The opportunity to achieve perfection is available solely in this physical existence; and though the happiness of the Afterlife is the end-purpose of Creation, that happiness is in proportion to the perfection achieved in this physical existence. Thus, a long life of peaceful and prosperous conditions is the supreme blessing, because in illness or poverty or with the tribulations of wartime, men cannot accomplish so readily the great achievements for which they would merit the higher status of the most virtuous in the life of eternal existence.
“If you will keep the commandments of Hashem your G-d, and you will walk in His ways” (28:9). This is not a rhetorical repetition, but two separate statements: keep His commandments and, in addition to keeping the commandments, study the ways of Hashem as demonstrated in the Torah or in the events of history or of the phenomena of Creation and emulate these ways by our own behavior.
One example of these ways is taught in the Torah when Moshe said, “Let me know Your ways” (Shemos 33:13) – at which time Hashem revealed His thirteen ways (ibid. 34:6-7). Also: “Behold, to Hashem your G-d belong the heavens and the heavens above the heavens.… Only in your Fathers did Hashem delight, to love them” (Devarim 10:14-15), which demonstrates that the ways of the fathers were pleasing in the eyes of Hashem. Thus we are obliged to love the ways of Abraham and Yitzchak and Yaakov, as described in the Torah, and we must walk in those ways.
We read, “He does justice for the orphan and the widow, and He loves a ger” (ibid. 10:18) and many similar instances of His ways. “Who is a G-d like You, that pardons iniquity and passes over the transgressions of the remnants of His heritage. He does not retain his anger forever, for He desires kindliness. He will again have compassion upon us, He will conceal our iniquities, and He will cast all their sins into the depths of the sea.
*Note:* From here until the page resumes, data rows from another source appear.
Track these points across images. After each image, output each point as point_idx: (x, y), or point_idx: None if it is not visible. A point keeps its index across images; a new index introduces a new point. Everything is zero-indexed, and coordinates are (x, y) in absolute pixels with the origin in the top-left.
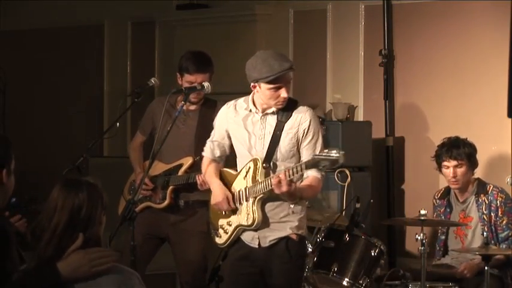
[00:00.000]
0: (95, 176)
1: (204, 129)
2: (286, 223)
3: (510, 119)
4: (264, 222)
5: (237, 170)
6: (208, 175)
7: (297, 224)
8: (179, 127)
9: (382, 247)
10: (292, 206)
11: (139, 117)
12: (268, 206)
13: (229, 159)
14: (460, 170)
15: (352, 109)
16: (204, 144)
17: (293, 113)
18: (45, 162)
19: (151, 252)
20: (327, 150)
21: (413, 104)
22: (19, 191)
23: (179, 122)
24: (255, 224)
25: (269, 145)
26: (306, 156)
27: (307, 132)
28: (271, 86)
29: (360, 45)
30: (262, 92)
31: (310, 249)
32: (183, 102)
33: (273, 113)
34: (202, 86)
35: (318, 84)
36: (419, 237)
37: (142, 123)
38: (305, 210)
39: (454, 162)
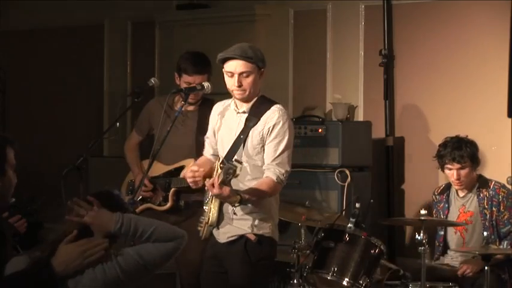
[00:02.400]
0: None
1: (204, 129)
2: (246, 221)
3: (510, 119)
4: (223, 220)
5: None
6: None
7: (256, 222)
8: (178, 128)
9: (382, 247)
10: (233, 208)
11: None
12: None
13: None
14: (464, 172)
15: (352, 109)
16: (204, 144)
17: (265, 112)
18: (45, 162)
19: None
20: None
21: (413, 104)
22: (19, 191)
23: (178, 123)
24: (209, 222)
25: (232, 143)
26: (266, 154)
27: (271, 130)
28: (225, 69)
29: (360, 45)
30: (225, 77)
31: (309, 249)
32: (182, 102)
33: (244, 112)
34: (203, 86)
35: (318, 84)
36: (419, 237)
37: (138, 123)
38: (273, 209)
39: (457, 165)
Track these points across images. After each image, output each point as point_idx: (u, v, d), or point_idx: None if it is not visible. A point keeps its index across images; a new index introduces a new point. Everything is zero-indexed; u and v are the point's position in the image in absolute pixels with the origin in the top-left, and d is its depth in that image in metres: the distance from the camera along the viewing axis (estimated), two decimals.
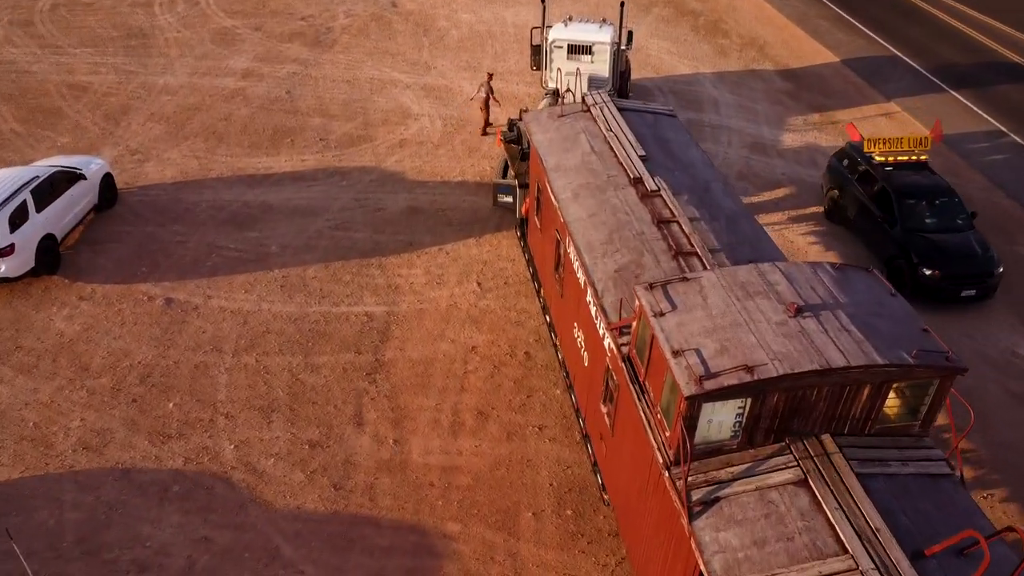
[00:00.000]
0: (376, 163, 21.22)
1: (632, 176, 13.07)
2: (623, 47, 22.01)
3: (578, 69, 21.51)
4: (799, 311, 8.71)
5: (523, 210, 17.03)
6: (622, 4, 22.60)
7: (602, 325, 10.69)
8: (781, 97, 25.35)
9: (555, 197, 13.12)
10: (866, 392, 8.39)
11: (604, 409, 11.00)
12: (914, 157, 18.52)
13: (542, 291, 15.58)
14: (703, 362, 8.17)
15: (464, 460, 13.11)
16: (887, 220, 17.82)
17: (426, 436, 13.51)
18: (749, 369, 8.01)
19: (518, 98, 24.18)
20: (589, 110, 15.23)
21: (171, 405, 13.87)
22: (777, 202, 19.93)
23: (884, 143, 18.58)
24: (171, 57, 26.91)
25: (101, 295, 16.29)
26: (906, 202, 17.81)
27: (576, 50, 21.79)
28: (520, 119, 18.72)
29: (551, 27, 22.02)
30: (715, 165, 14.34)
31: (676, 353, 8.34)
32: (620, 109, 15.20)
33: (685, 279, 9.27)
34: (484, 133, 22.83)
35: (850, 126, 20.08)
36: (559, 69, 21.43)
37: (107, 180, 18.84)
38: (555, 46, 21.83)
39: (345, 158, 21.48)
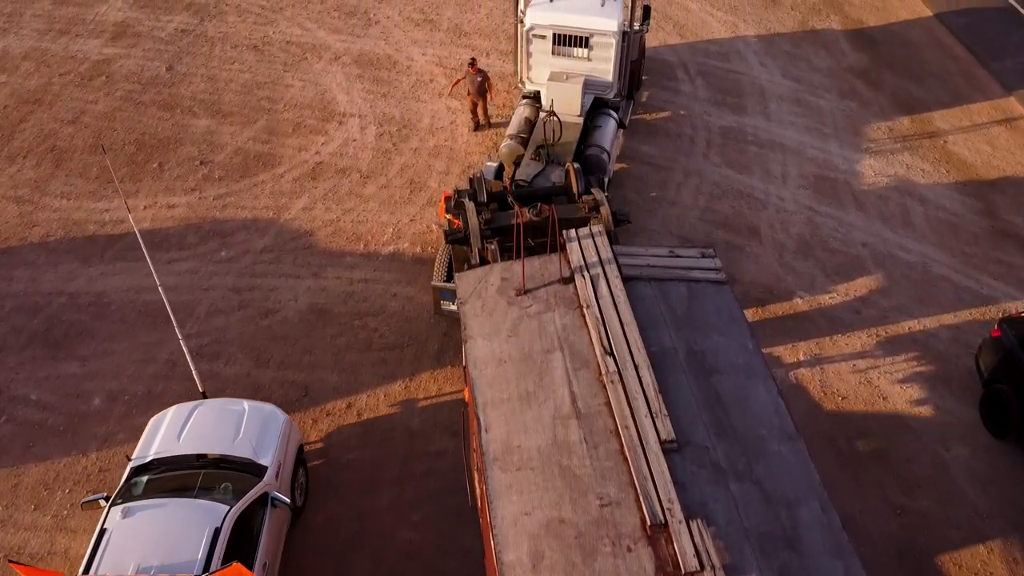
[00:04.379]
0: (275, 213, 14.01)
1: (650, 516, 6.32)
2: (637, 28, 14.15)
3: (566, 75, 13.84)
4: None
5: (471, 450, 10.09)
6: None
7: None
8: (854, 81, 17.32)
9: (498, 555, 6.43)
10: None
11: None
12: None
13: None
14: None
15: None
16: None
17: None
18: None
19: (502, 79, 16.22)
20: (572, 278, 8.15)
21: None
22: (858, 308, 12.68)
23: None
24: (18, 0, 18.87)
25: None
26: None
27: (566, 41, 13.96)
28: (471, 185, 11.38)
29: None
30: (801, 434, 7.35)
31: None
32: (628, 278, 8.13)
33: None
34: (476, 128, 15.55)
35: None
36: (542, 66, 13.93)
37: None
38: (535, 35, 13.99)
39: (231, 202, 14.22)
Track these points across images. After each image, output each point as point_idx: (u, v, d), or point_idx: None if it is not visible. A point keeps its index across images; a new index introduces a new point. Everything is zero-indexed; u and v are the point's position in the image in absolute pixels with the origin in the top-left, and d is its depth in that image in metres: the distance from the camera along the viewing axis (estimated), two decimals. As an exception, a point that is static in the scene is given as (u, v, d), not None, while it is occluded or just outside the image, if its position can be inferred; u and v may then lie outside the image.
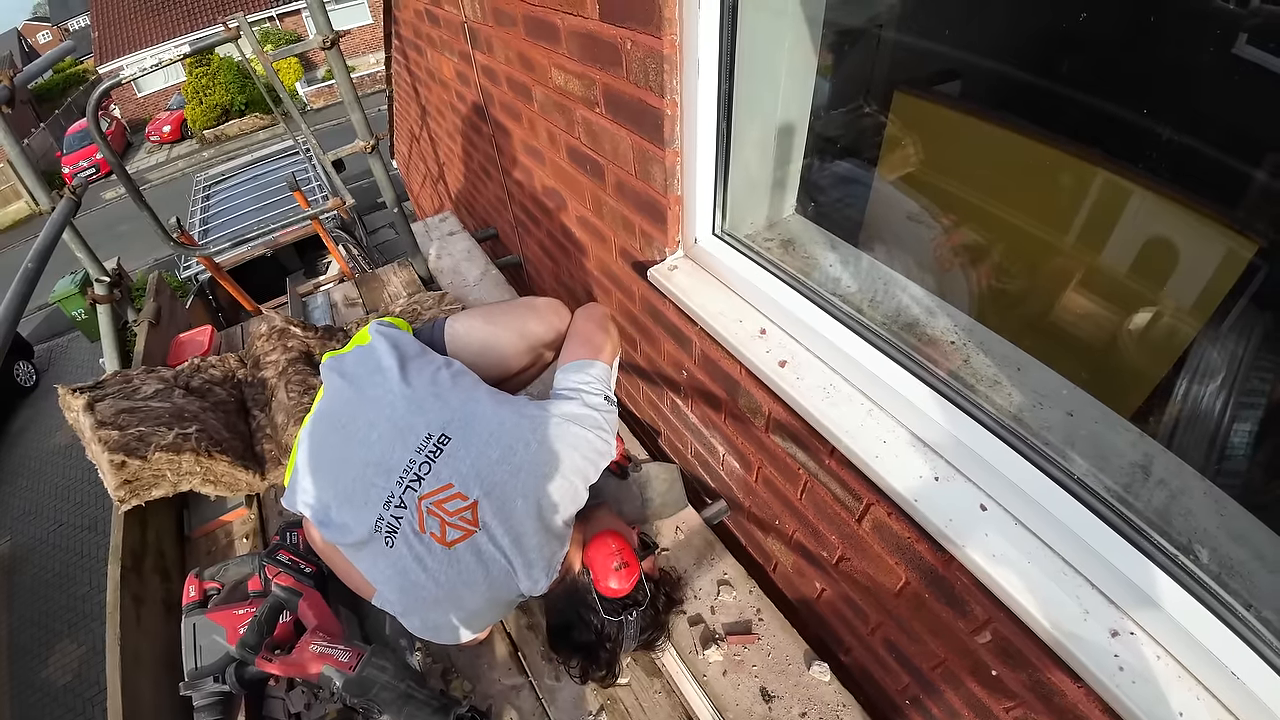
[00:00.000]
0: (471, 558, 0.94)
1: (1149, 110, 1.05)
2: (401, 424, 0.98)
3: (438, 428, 0.97)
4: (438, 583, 0.94)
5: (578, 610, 1.07)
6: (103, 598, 1.26)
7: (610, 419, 1.06)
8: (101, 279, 2.06)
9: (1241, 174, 0.97)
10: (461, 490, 0.93)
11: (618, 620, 1.06)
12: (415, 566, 0.93)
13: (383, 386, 1.03)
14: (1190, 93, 1.05)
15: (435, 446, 0.96)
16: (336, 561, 1.07)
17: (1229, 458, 0.94)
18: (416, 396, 1.01)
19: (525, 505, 0.95)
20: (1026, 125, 1.21)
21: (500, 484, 0.95)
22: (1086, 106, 1.16)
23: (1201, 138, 1.02)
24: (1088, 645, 0.70)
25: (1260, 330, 0.98)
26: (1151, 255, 1.09)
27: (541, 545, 0.97)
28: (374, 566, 0.96)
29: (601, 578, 1.05)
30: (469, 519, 0.93)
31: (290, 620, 1.13)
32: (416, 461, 0.95)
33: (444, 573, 0.94)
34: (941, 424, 0.88)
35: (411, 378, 1.03)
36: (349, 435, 1.00)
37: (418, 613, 0.98)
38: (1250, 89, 0.98)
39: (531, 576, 0.97)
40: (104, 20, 18.44)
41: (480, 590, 0.96)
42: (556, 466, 0.98)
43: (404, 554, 0.93)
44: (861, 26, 1.47)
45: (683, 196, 1.20)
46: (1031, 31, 1.26)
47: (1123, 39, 1.09)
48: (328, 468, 1.01)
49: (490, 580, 0.96)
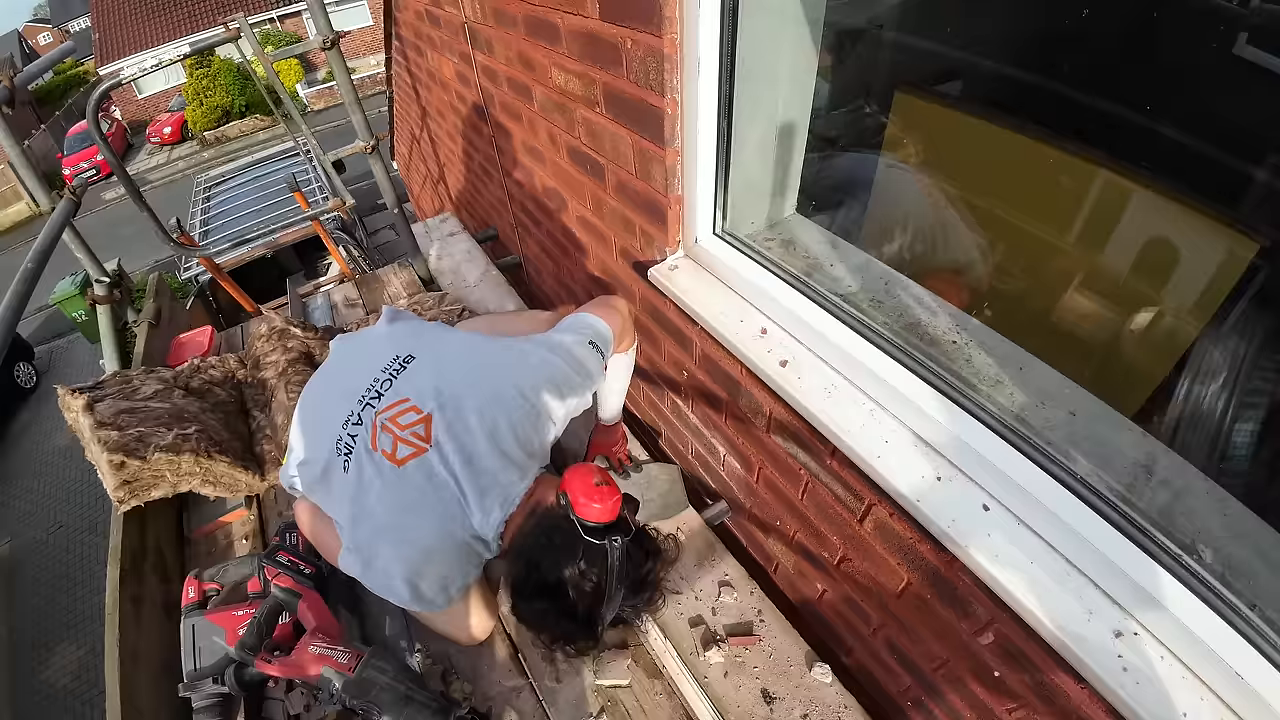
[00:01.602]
0: (421, 478, 0.91)
1: (1150, 110, 1.06)
2: (375, 355, 1.00)
3: (406, 350, 0.98)
4: (386, 507, 0.91)
5: (549, 537, 0.93)
6: (102, 599, 1.26)
7: (592, 364, 1.01)
8: (102, 280, 2.05)
9: (1242, 174, 0.97)
10: (417, 403, 0.92)
11: (601, 545, 0.91)
12: (365, 492, 0.91)
13: (370, 334, 1.08)
14: (1191, 93, 1.05)
15: (400, 365, 0.96)
16: (321, 536, 1.06)
17: (1231, 457, 0.94)
18: (395, 334, 1.04)
19: (480, 423, 0.92)
20: (1027, 125, 1.21)
21: (456, 398, 0.92)
22: (1087, 106, 1.16)
23: (1202, 138, 1.02)
24: (1091, 646, 0.70)
25: (1262, 330, 0.98)
26: (1153, 255, 1.09)
27: (496, 471, 0.92)
28: (330, 498, 0.95)
29: (581, 496, 0.92)
30: (421, 435, 0.91)
31: (290, 621, 1.13)
32: (379, 380, 0.95)
33: (392, 496, 0.91)
34: (944, 424, 0.88)
35: (398, 325, 1.08)
36: (330, 382, 1.04)
37: (365, 549, 0.93)
38: (1251, 89, 0.98)
39: (484, 507, 0.92)
40: (104, 22, 18.46)
41: (428, 521, 0.92)
42: (518, 385, 0.95)
43: (356, 477, 0.92)
44: (862, 27, 1.47)
45: (683, 196, 1.20)
46: (1032, 31, 1.26)
47: (1123, 39, 1.09)
48: (309, 415, 1.03)
49: (440, 508, 0.91)
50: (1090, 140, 1.11)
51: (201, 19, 18.09)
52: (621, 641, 1.26)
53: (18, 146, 1.82)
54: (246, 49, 1.76)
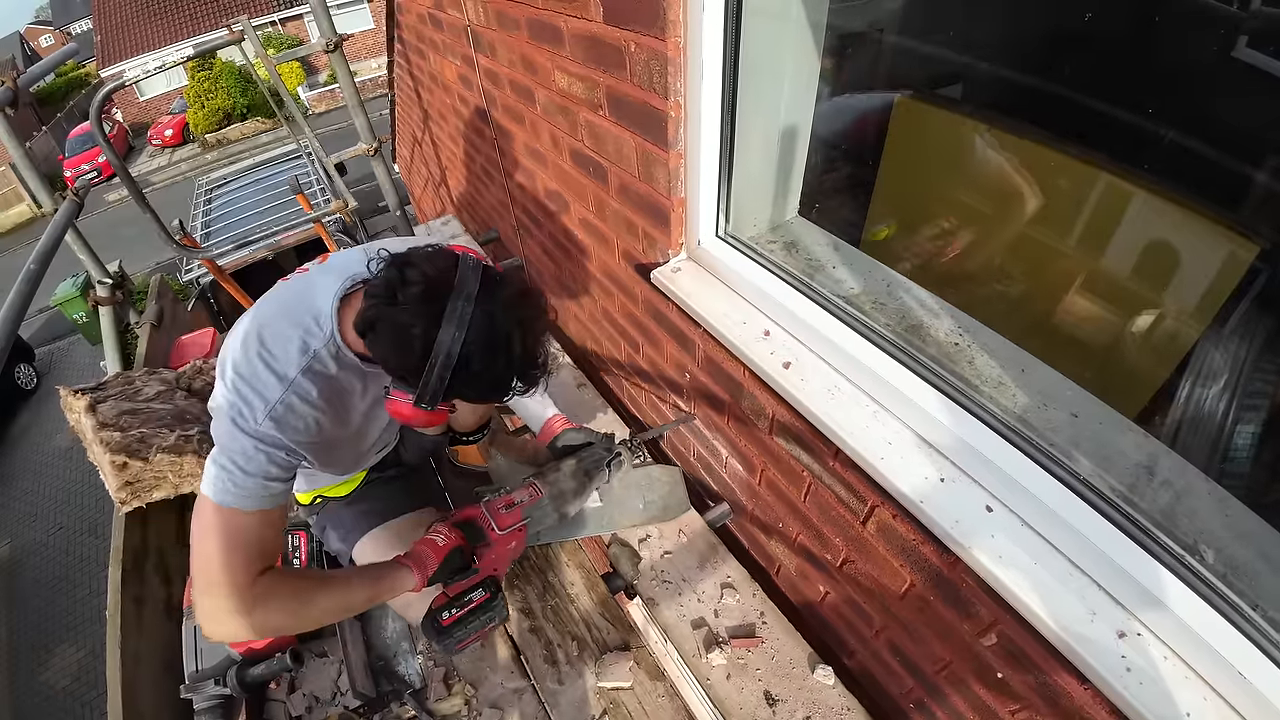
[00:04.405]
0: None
1: (1150, 113, 1.06)
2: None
3: None
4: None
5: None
6: (103, 600, 1.26)
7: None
8: (104, 281, 2.06)
9: (1243, 176, 0.98)
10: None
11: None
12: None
13: None
14: (1191, 95, 1.05)
15: None
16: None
17: (1233, 458, 0.95)
18: None
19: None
20: (1028, 128, 1.21)
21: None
22: (1088, 109, 1.16)
23: (1203, 140, 1.02)
24: (1095, 646, 0.70)
25: (1263, 332, 0.98)
26: (1154, 257, 1.09)
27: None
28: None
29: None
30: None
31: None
32: None
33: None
34: (946, 425, 0.88)
35: None
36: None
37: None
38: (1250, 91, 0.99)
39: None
40: (106, 24, 18.52)
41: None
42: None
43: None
44: (863, 30, 1.48)
45: (686, 199, 1.20)
46: (1033, 34, 1.26)
47: (1124, 42, 1.10)
48: None
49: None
50: (1091, 143, 1.12)
51: (202, 21, 18.15)
52: (624, 643, 1.27)
53: (20, 148, 1.83)
54: (250, 52, 1.77)
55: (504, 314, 0.83)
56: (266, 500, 0.86)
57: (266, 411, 0.84)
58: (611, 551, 1.44)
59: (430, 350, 0.80)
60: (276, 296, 0.97)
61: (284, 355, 0.88)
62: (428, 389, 0.82)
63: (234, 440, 0.84)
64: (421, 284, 0.80)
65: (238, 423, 0.84)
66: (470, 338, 0.80)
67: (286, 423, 0.86)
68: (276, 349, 0.88)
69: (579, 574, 1.41)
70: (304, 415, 0.88)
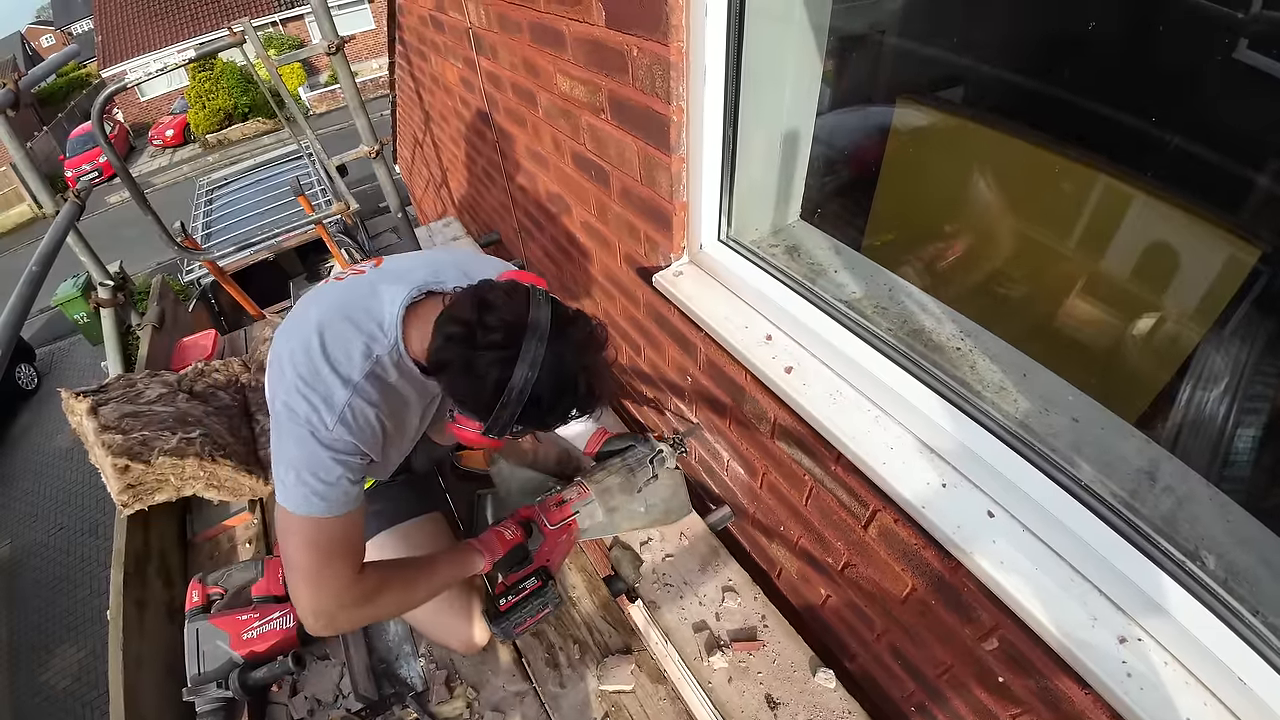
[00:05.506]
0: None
1: (1151, 116, 1.06)
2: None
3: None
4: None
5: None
6: (103, 601, 1.26)
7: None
8: (105, 282, 2.06)
9: (1244, 179, 0.98)
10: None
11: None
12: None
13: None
14: (1193, 98, 1.05)
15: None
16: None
17: (1234, 463, 0.94)
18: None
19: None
20: (1029, 131, 1.21)
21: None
22: (1089, 112, 1.16)
23: (1204, 143, 1.02)
24: (1096, 652, 0.70)
25: (1264, 336, 0.98)
26: (1154, 261, 1.09)
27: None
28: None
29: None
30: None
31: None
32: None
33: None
34: (948, 430, 0.88)
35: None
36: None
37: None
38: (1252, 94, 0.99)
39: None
40: (107, 25, 18.51)
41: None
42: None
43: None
44: (865, 33, 1.48)
45: (688, 202, 1.20)
46: (1034, 37, 1.26)
47: (1125, 44, 1.10)
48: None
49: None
50: (1092, 146, 1.12)
51: (203, 22, 18.15)
52: (625, 647, 1.27)
53: (22, 149, 1.83)
54: (251, 53, 1.77)
55: (574, 356, 0.85)
56: (351, 503, 0.90)
57: (337, 417, 0.87)
58: (613, 555, 1.44)
59: (502, 389, 0.82)
60: (331, 299, 0.98)
61: (346, 359, 0.90)
62: (498, 423, 0.85)
63: (310, 453, 0.86)
64: (501, 331, 0.82)
65: (315, 434, 0.86)
66: (541, 378, 0.82)
67: (354, 425, 0.89)
68: (338, 352, 0.90)
69: (580, 577, 1.41)
70: (369, 416, 0.91)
You will give faithfulness to Jacob, mercy to Abraham, as You swore to our fathers from the days of old” (Michah 7:18-20).
From these verses the Tomer Devorah has drawn up a list of character traits and attitudes, which we are obliged to learn and to emulate in accordance with this mitzvah of “You should walk in His ways.” These are not optional forms of piety or exceptional excellence; everyone is required to fulfill them because of the mitzvah “to walk in His ways.”
In addition to these examples of Hashem’s ways, we are required also to learn His ways that are demonstrated by the wonders of Hashem’s creation. The rain comes to supply water to drink and to cause the earth to produce food. The fruit trees produce attractive and luscious delicacies. The winds convey the rain clouds over the continents. Clothing is supplied by sheep’s’ wool and flax and cotton plants. Hundreds of remedies are derived from plants. The body heals itself in countless wondrous ways, most of us are born without any one of the thousands of birth defects that could have occurred.
Wherever we look, we see the kindliness of the Creator, which He showers upon man. Thus the attitude and the practice of kindness are “ways” of Hashem, which we must study and emulate. “Their G-d hates immorality” (Sanhedrin 93a); therefore we must hate immorality. “Hashem loves the righteous” (Tehillim 146:8) and Hashem loves Israel (10:15); we must emulate Him.